The racial (white-Asian) divides in places such as Bradford in the North of England are worrying. They are partly the upshot of Labour being complacent on the issue and being gung-ho in promoting faith schools. There are close-to-American levels of apartheid in certain places up north. But there isn't the historical legacy of slavery to keep the wound festering for long - they are problems that can be solved, unlike the States.

South Africa seems to be travelling along the American model by the way. The wounds are too deep for one or two generations to solve, 'truth and reconcilliation' committees or not.

Now: you answer my questions:
Where do you see black resistance at its strongest right now? Where are the gaps of opportunity? What is your role in all of this? What theoretical perspective do you use to understand race? What is your perspective on the strengths and weaknesses of the feminist movement right now?

One final thought: Nigerian academics who are not in Nigeria are not 'throwaway'. It is impossible to carry out genuine academic research in Nigeria, as we have found out to our cost. I'm sure many would love to back home doing their work. But with a collapsed tertiary sector, it is neither feasible nor realistic. So they make do working the plantation in the US. Its tragic, but its hard to see the education sector turning itself around in Nigeria for generations to come.

Anonymous,  1:37 pm  

A lot of the finest terraces in London was built on the backbone of slavery!!

Anonymous,  1:40 pm  

Some of finest terraces in London were built on the backbone of slavery!!

Ooooh the multiculturalism of London! Different ethnic groups living in parallel ghettoes

soul to soul,  7:39 pm  

Did I say that America wasn't a plantocracy? No. Your statements say nothing about how race is "morphing" just a lot of obvious view-points--thought you had something new to say. There is a lot of black activism in America--try looking at some of the radical black gay and feminist blogs and what is happening on the ground. More and more publications are coming out reflecting and re-defining the civil rights movement and what it can mean for today and tomorrow. Guess you are rather cut off in Nigeria! As for the rest of your post, well it reflects what you have already said--a lot of political platitudes taken from the media, Jeremy. Ms Cliche Soul? Well, you would know all about cliche wouldn't you--How about having a Rotimi Fani-Kayode moment, Jeremy. (Know him?)It says so much when Mapplethorpe springs to mind so easily for you--shows your high art Western leanings and why you are so rude and condescending to females. You could learn some soul from Soul. Read her post on Strange Fruit? Notice you didn't try to correct her on Malcolm X, when she proved you wrong, nor apologise.

Jeremy 8:13 pm  

"try looking at some of the radical black gay and feminist blogs and what is happening on the ground" does not amount to a whole lot of substantiation, let alone a counter to my thesis that black revolutionary politics is all but dead.

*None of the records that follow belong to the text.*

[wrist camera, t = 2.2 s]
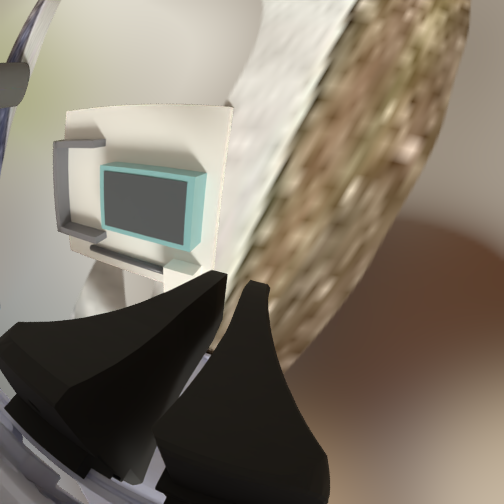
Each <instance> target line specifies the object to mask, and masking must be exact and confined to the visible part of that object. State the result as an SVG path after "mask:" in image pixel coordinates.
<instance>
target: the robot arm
mask: <svg viewBox="0 0 504 504" xmlns="http://www.w3.org/2000/svg"><path fill="white" fill-rule="evenodd" d="M227 275H228V274H225V273H222V272H218V271H214V270H210V271H208V272H206V273H204V274H202V275H200V276H198V277H196V278H194V279H192V280H190V281H188V282H186V283H184V284H182V285H180V286H178V287H176V288H174V289H171V290H169V291H167V292H165V293H162V294H160V295H158V296H155V297H153V298H151V299H148V300H146V301H143V302H141V303H138V304H135V305H132V306H129V307H126V308H123V309H119V310H116V311H112V312H108V313H103V314H99V315H94V316H90V317H85V318H79V319H72V320H63V321H54V322H53V321H52V322H18V323H16V324H15V325H14V326H12V327H11V328H10V329H9V330H8V331H7V332H6V333H5V334H3V335H2V336H1V337H0V369H1V371H2V373H3V374H4V376H5V377H6V379H7V380H8V382H9V383H10V385H11V386H12V387H13V389H14V390H15V392H16V393H17V394H16V395H15V396H14V397H13V398H12V399H11V400H10V398H8V396H7V395H6V394H5V393H4V392H3V391H2V390H1V388H0V504H84V503H82V502H81V501H79V500H77V499H76V498H74V497H73V496H72V495H70V494H69V493H68V492H66V491H65V490H63V489H62V488H61V487H59V486H58V485H57V482H58V481H59V480H60V475H59V474H57V473H56V472H55V471H54V470H53V469H52V468H51V467H50V466H48V465H47V464H46V463H45V462H44V461H42V460H41V459H40V458H39V457H38V456H37V455H35V454H34V453H33V452H32V451H31V450H30V449H29V448H28V447H26V446H25V445H24V444H23V441H22V440H23V437H22V435H23V436H24V437H25V438H26V439H28V441H29V442H30V443H32V444H33V445H34V446H35V447H36V448H37V449H38V450H39V451H40V452H41V453H42V454H44V455H45V456H46V457H47V458H48V459H49V460H51V461H52V462H53V463H54V464H55V465H57V466H58V467H59V468H60V469H62V470H63V471H64V472H66V473H67V474H68V475H70V476H71V477H72V478H74V479H75V480H76V481H77V483H78V485H79V487H80V489H81V490H82V492H83V494H84V496H85V498H86V499H87V501H88V503H89V504H327V503H328V498H329V495H330V474H329V465H328V459H327V455H326V453H325V452H324V450H323V449H322V447H321V446H320V445H319V443H318V442H317V440H316V439H315V437H314V436H313V434H312V432H311V431H310V429H309V427H308V426H307V424H306V422H305V420H304V418H303V416H302V415H301V413H300V411H299V409H298V407H297V405H296V403H295V401H294V398H293V396H292V394H291V392H290V390H289V388H288V385H287V383H286V381H285V378H284V375H283V373H282V370H281V367H280V364H279V361H278V358H277V354H276V351H275V347H274V343H273V338H272V333H271V328H270V320H269V312H268V296H269V291H270V287H269V286H268V284H264V283H260V282H256V281H252V280H250V281H249V282H248V284H247V285H246V286H245V288H244V289H243V292H242V294H241V297H240V299H239V302H238V304H237V307H236V309H235V312H234V314H233V317H232V319H231V322H230V324H229V327H228V329H227V331H226V333H225V334H224V336H223V337H222V339H221V341H220V342H219V344H218V345H217V347H216V349H215V350H214V352H213V353H212V355H210V354H207V353H206V351H207V349H208V348H209V346H210V345H211V343H212V341H213V339H214V337H215V335H216V333H217V330H218V328H219V326H220V323H221V321H222V318H223V309H224V301H225V292H226V284H227Z"/></svg>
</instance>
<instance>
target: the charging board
mask: <svg viewBox="0 0 504 504" xmlns="http://www.w3.org/2000/svg"><path fill="white" fill-rule="evenodd" d="M233 110H234V108H232V107H225V106H211V105H193V104H192V105H191V104H136V105H119V106H106V107H96V108H87V109H79V110H72V111H67V113H66V125H65V140H59V141H54V142H53V180H54V198H55V210H56V219H57V228H58V231H59V232H62V233H65V234H67V235H69V240H70V247H71V250H72V251H75V252H77V253H80V254H83V255H85V256H88V257H90V258H93V259H96V260H98V261H101V262H104V263H107V264H109V265H112V266H115V267H118V268H120V269H123V270H126V271H129V272H132V273H135V274H138V275H141V276H144V277H147V278H150V279H153V280H156V281H159V282H162V283H163V284H164V293H165V292H167V291H169V290H171V289H174V288H176V287H178V286H180V285H182V284H184V283H186V282H188V281H190V280H192V279H194V278H196V277H198V276H200V275H202V274H204V273H206V272H208V271H210V270H214V265H215V254H216V244H217V235H218V225H219V216H220V208H221V199H222V191H223V182H224V175H225V167H226V159H227V152H228V145H229V137H230V130H231V124H232V117H233ZM111 162H125V163H135V164H144V165H153V166H161V167H169V168H177V169H184V170H191V171H198V172H204V173H207V179H206V189H205V199H204V210H203V221H202V233H201V243H199V244H198V245H197V246H196V247H195V248H194V249H193V250H192V251H191V252H187V251H183V250H180V249H176V248H172V247H168V246H165V245H161V244H157V243H153V242H150V241H146V240H142V239H139V238H135V237H131V236H128V235H124V234H120V233H117V232H113V231H110V230H106V229H102V226H101V208H100V165H103V164H107V163H111Z"/></svg>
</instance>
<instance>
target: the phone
mask: <svg viewBox="0 0 504 504" xmlns="http://www.w3.org/2000/svg"><path fill="white" fill-rule="evenodd" d="M206 179H207V173H204V172H198V171H191V170H184V169H177V168H169V167H161V166H153V165H144V164H135V163H125V162H111V163H107V164H103V165H100V208H101V226H102V229H106V230H110V231H113V232H117V233H120V234H124V235H128V236H131V237H135V238H139V239H142V240H146V241H150V242H153V243H157V244H161V245H165V246H168V247H172V248H176V249H180V250H183V251H187V252H191V251H192V250H193V249H194V248H195V247H196V246H197V245H198V244H199V243H201V233H202V221H203V210H204V199H205V189H206Z"/></svg>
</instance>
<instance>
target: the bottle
mask: <svg viewBox="0 0 504 504" xmlns="http://www.w3.org/2000/svg"><path fill="white" fill-rule="evenodd" d="M28 81H29V66H28V64H27V63H0V109H1V108H7V107H13V106H17V105H18V104H19V103H20V102H21V101H22V99H23V97H24V95H25V92H26V89H27V86H28Z"/></svg>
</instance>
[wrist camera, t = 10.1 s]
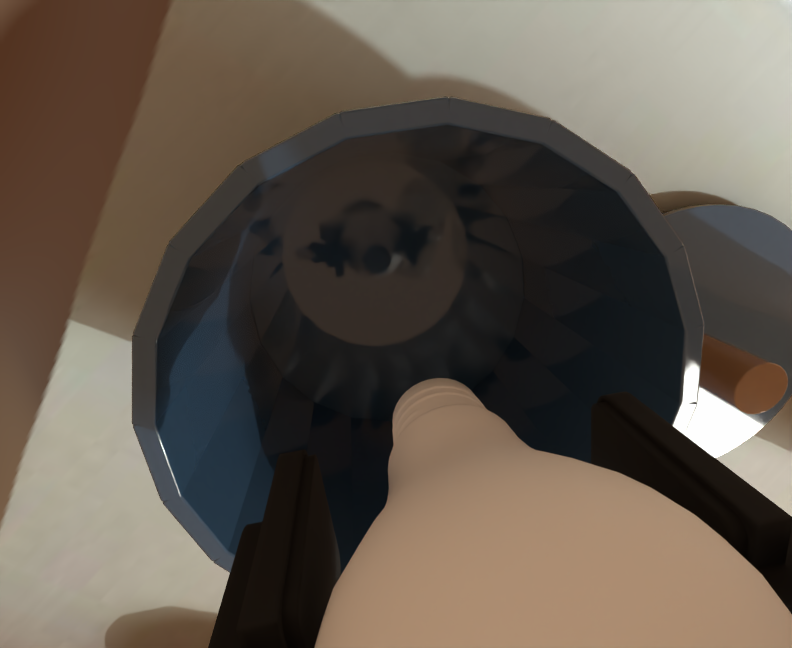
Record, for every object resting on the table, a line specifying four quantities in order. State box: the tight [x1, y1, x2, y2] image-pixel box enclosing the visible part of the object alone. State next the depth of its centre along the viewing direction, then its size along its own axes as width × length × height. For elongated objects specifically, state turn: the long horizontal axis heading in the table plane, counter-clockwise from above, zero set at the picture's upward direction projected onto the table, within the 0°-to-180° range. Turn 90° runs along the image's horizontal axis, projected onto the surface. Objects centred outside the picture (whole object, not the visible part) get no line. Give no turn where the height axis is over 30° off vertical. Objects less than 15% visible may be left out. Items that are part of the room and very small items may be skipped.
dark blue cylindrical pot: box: [132, 96, 704, 574], centre depth 19 cm, size 16×16×13 cm
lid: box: [663, 204, 792, 458], centre depth 25 cm, size 17×17×6 cm
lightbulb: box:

Of course I have heard of Rotimi Fani-Kayode and seen his works (sadly they are rare and hardly anything is available on the internet). You'll have to tell me what you mean by having a Fani Kayode moment though. I'm not sure how Soul 'proved me wrong' on Malcolm X either.

Just as Soul repeatedly tried to portray my alleged superiority complex, displaying (and acknowledging) her own racism in the process, you continually try to portray me as a chauvinist, revealing your own issues more than any reality. I suspect you have suffered at the hands of chauvinists in the past. But really, do not project chauvinism onto the world, its ultimately self-fulfilling.

Anonymous,  12:00 am  

jeremy, I think you have a problem. Why do you keep responding to Soul? She clearly has a problem with her own identity and can only validate herself by reducing you to your race. She consistently mis-read what you are saying. and you foolishly or egotistically keep responding to her. You must be mad.